A mentor is someone who is willing to share, help, explore, teach, counsel, and guide an individual when he/she is taking on a new task. That task could be as simple as learning how to swing a golf club, or as complicated as adapting and adjusting in a new organization. In most instances today, a mentor is commonly thought of as a colleague who will help another colleague learn new material, provide some different focus and direction in allowing an individual to become successful in a job environment.
In the work environment, a mentor may be a senior corporate officer who has experienced what the new employee is just now learning.

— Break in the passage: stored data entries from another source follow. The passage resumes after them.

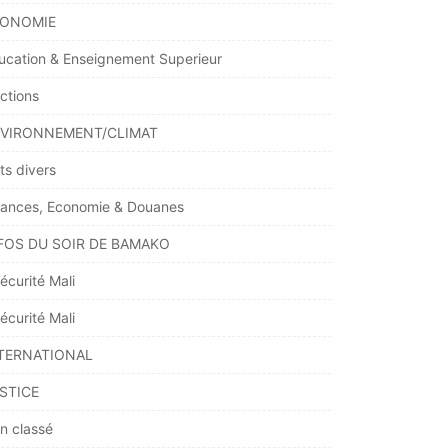
ONOMIE
ucation & Enseignement Superieur
ections
VIRONNEMENT/CLIMAT
ts divers
nances, Economie & Douanes
FOS DU SOIR DE BAMAKO
écurité Mali
écurité Mali
TERNATIONAL
STICE
n classé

This individual, who is probably not in the employee’s supervisory chain can explain, show and describe tasks, processes and procedures that the new employee is unfamiliar with. These meetings can take place over a breakfast meeting, a cup of coffee or a round of golf or racquetball at the gym.
One role of the mentor is to help guide the mentee along the way—however, allowing the mentee to “fall and fail” is also a valuable part of the experience. No one wants someone to fail, however, in failure is learning and forward progress. I have had many mentees—I rarely allow them to fail, however, viable and strong learning transpires when someone tries something and discovers that it does not work—even though we may have had a similar discussion on the matter just the week before.
The mentorship relationship must be maintained in a professional manner at all times. Throughout the experience that you have as a mentor, it is sometimes easy to assume what in transactional analysis is defined as a “parent-child” relationship. A mentor relationship is not that—it is a professional relationship between two professionals. Discussions of matters such as intimate family matters, financial concerns and other non-job related areas are not appropriate. Many companies have rules and regulations regarding what is and is not acceptable in a mentorship relationship.
Good common sense is the best guideline—the mentee wants to know how to be successful, just like the mentor. The other concerns, although of possible interest, are not germane to successful mentorship.
With more millennial age employees entering the work force, some baby boomers may feel insecure or intimidated about the millennial’s use of digital technology. Here is a case where in one instance, you serve as a mentor helping a new employee. In the next minute, the millennial employee is your mentor, teaching you new digital technology that you may not have experienced. The relationship is dual path—i.e., one time you are the mentor, the next time, you are the mentee!
Mentoring is fun! As a mentor, you have the opportunity to aid and assist another individual grow, learn and mature in his/her future. It could be a job, hobby or life in general. Taking this role seriously will ensure that you help the mentee be a better employee/individual and you will receive more intrinsic satisfaction than you ever imagined.